------ Fragmento de página ------

Daniel Fermín: Contra la privatización de PDVSA

Con las elecciones presidenciales en el horizonte, los candidatos intentan posicionarse, acomodarse. El popular “pescuezeo”. Parte de eso implica afinar la propaganda y los mensajes. Por ahora, hemos visto lo metafísico: el bien contra el mal; lo ideológico: socialismo contra capitalismo; el clasismo apenas velado: los ‘decentes’ contra la chusma.

Se empieza a asomar, también, lo programático, lo que aspira traducir todo aquello en hechos. Varios de los candidatos a las primarias de la oposición de élites han propuesto, por la calle del medio, la privatización de Petróleos de Venezuela. Y lo han hecho con la sonrisita de quien cree que se la está comiendo.

Privatizar PDVSA sería una puñalada criminal al corazón del futuro de los venezolanos, todo para complacer al zamuraje. Vamos por partes.

En la literatura se le llama «crony capitalism». Algo así como el capitalismo de los panas. Una sociedad en las alturas, por demás criminal, donde no cabe más nadie y el resto es repele. Y es la consecuencia más inmediata de la privatización que están planteando quienes andan poniendo en venta a PDVSA como mensaje de campaña (¿hacia afuera?).

------

- Qué harás -
1 > Copia el texto sobre la privatización de PDVSA desde "Daniel Fermín: Contra" hasta "Vamos por partes.", ambos incluidos, y cambia "candidatos" por "aspirantes".
2 > En el párrafo del texto sobre la privatización de PDVSA que comienza con «Con las elecciones presidenciales», hay enfrentamientos de la forma «X contra Y». Enuméralos todos.

------ Datos proporcionados ------

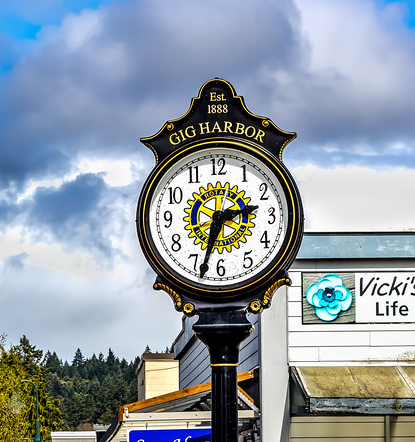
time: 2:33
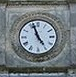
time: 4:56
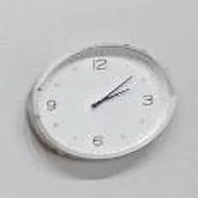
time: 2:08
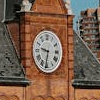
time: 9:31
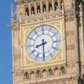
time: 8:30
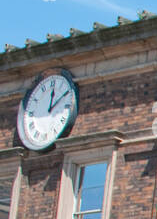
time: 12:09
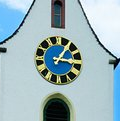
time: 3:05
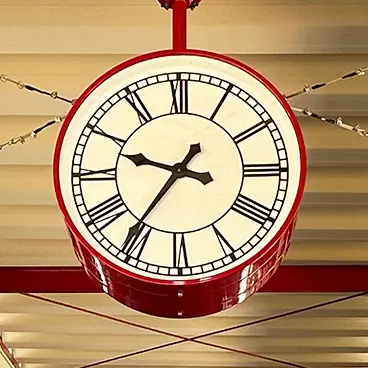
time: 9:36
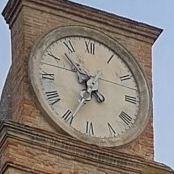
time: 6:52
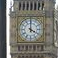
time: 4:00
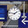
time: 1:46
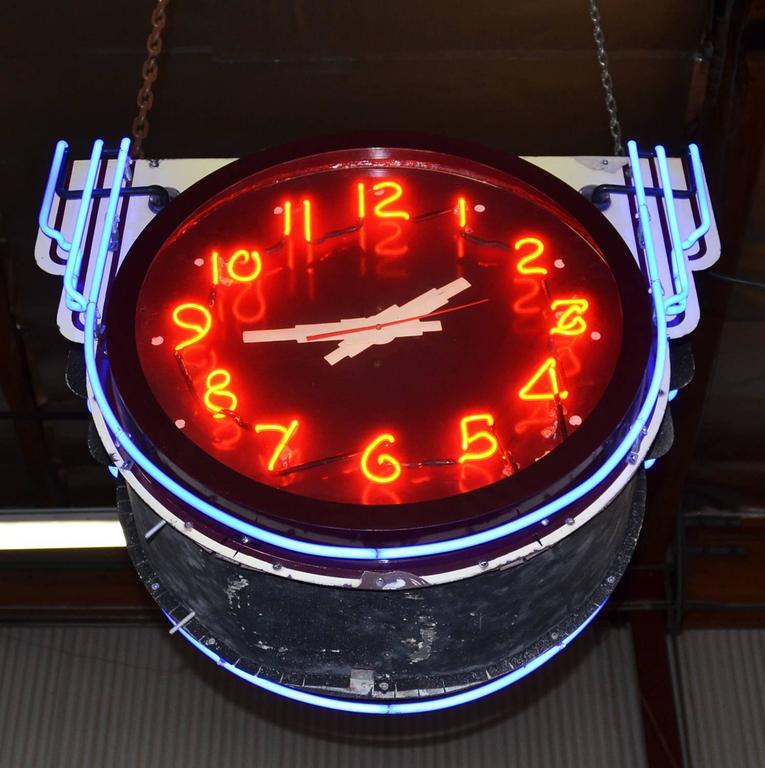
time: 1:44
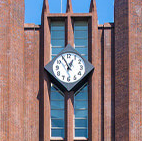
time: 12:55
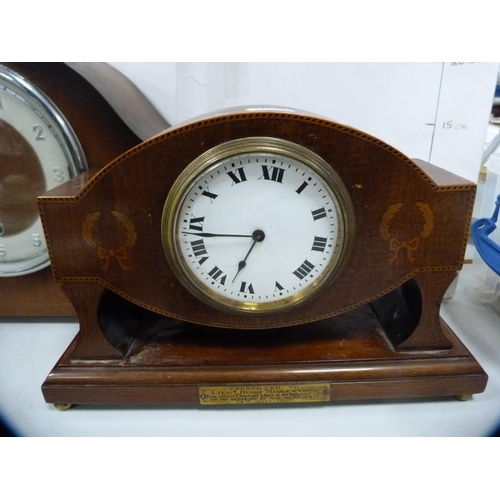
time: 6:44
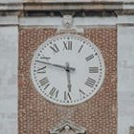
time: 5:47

------
------ Datos proporcionados ------

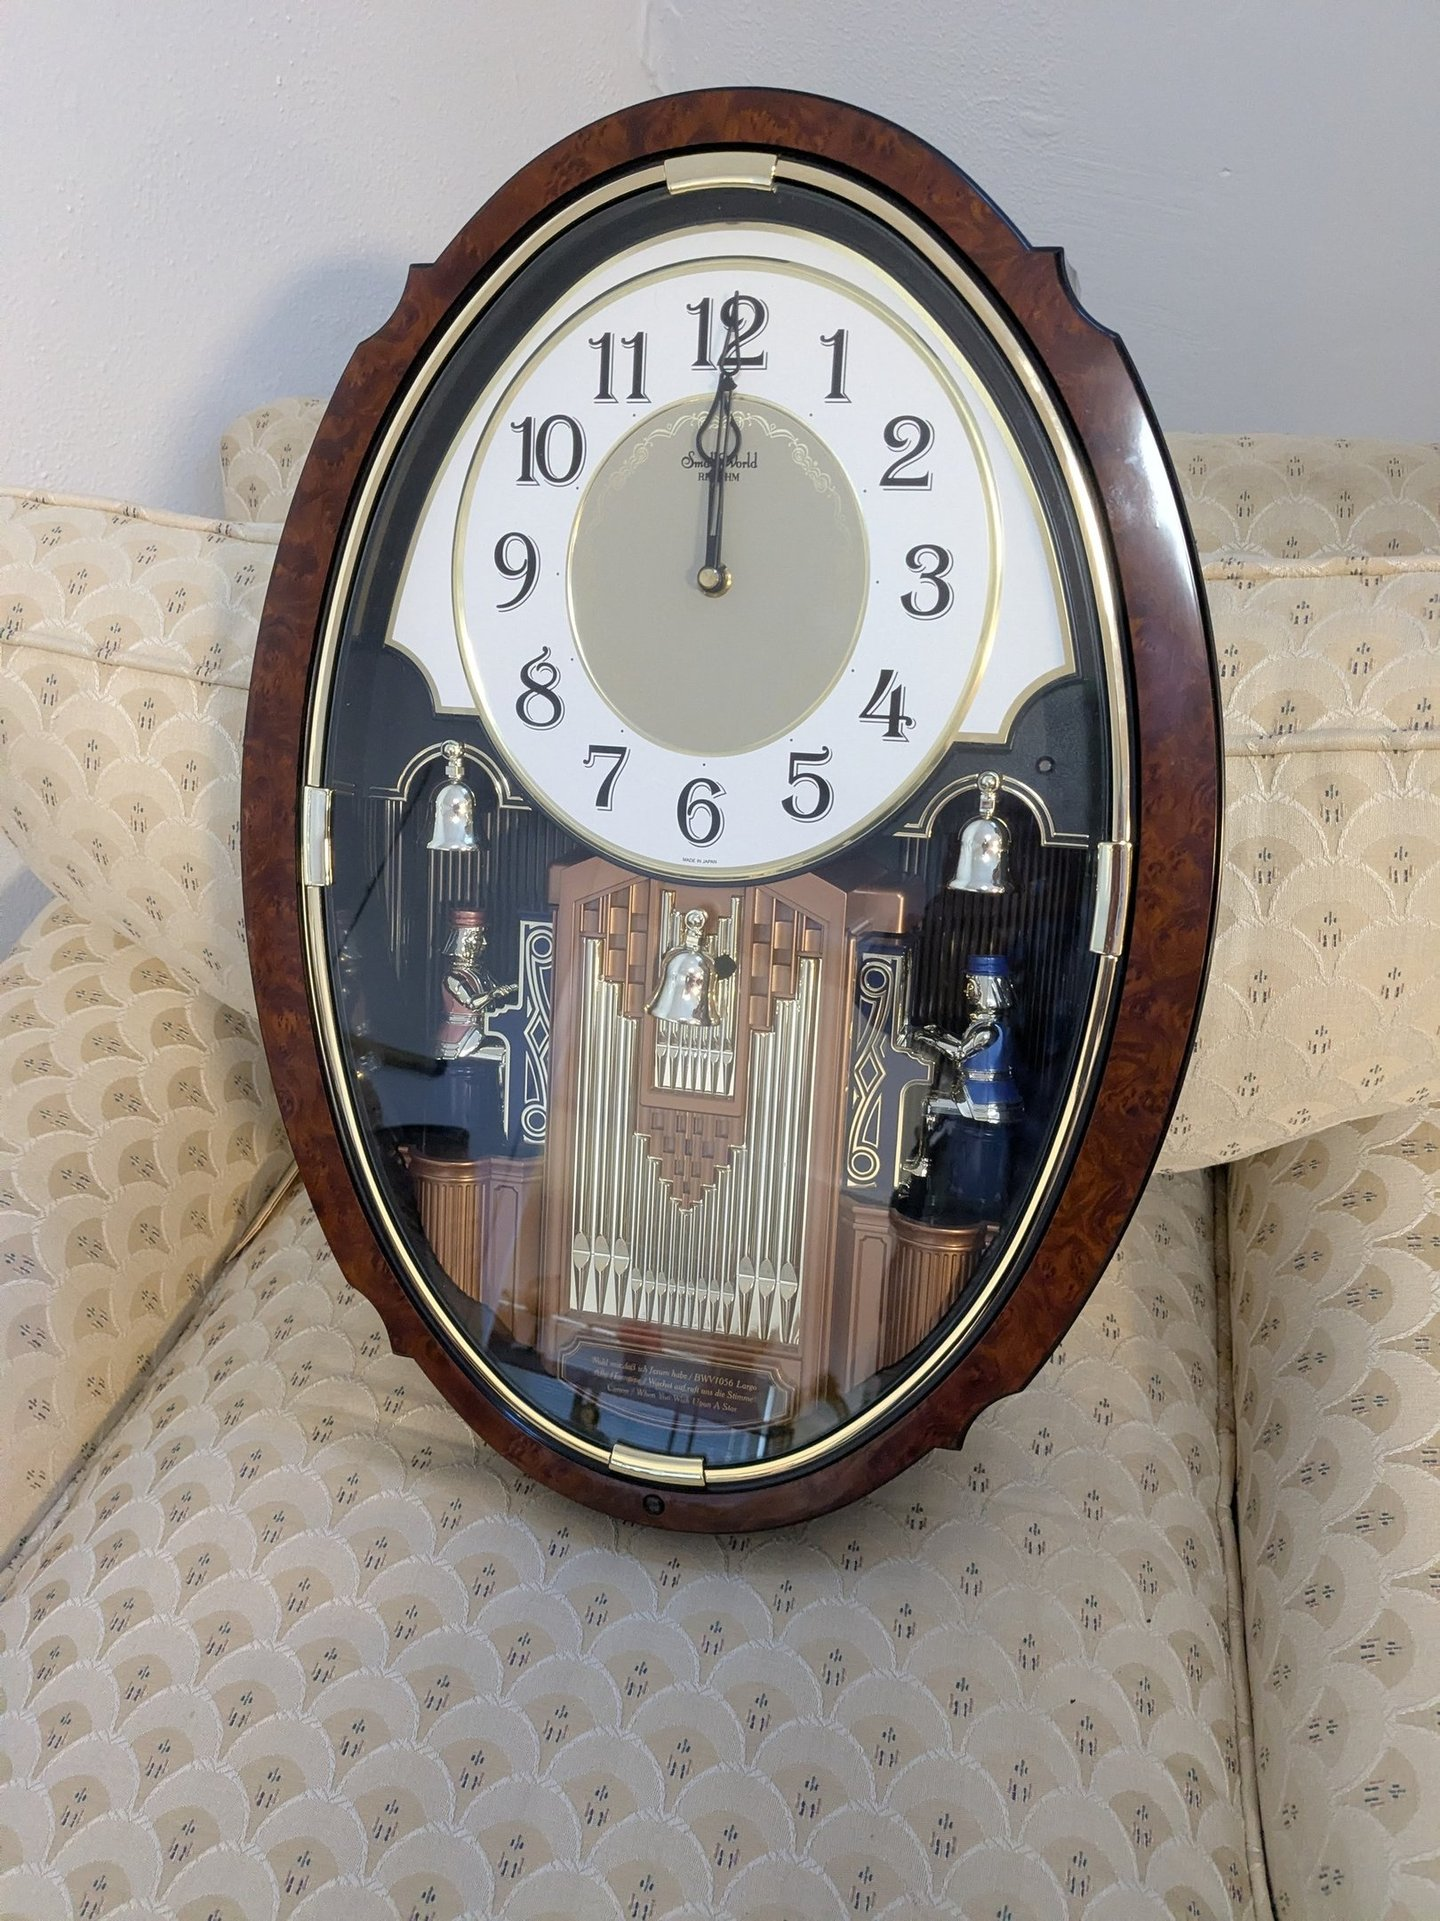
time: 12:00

------

- Respuestas del ejercicio -
1 >
Daniel Fermín: Contra la privatización de PDVSA

Con las elecciones presidenciales en el horizonte, los aspirantes intentan posicionarse, acomodarse. El popular “pescuezeo”. Parte de eso implica afinar la propaganda y los mensajes. Por ahora, hemos visto lo metafísico: el bien contra el mal; lo ideológico: socialismo contra capitalismo; el clasismo apenas velado: los ‘decentes’ contra la chusma.

Se empieza a asomar, también, lo programático, lo que aspira traducir todo aquello en hechos. Varios de los aspirantes a las primarias de la oposición de élites han propuesto, por la calle del medio, la privatización de Petróleos de Venezuela. Y lo han hecho con la sonrisita de quien cree que se la está comiendo.

Privatizar PDVSA sería una puñalada criminal al corazón del futuro de los venezolanos, todo para complacer al zamuraje. Vamos por partes.

2 >
- el bien contra el mal
- socialismo contra capitalismo
- los ‘decentes’ contra la chusma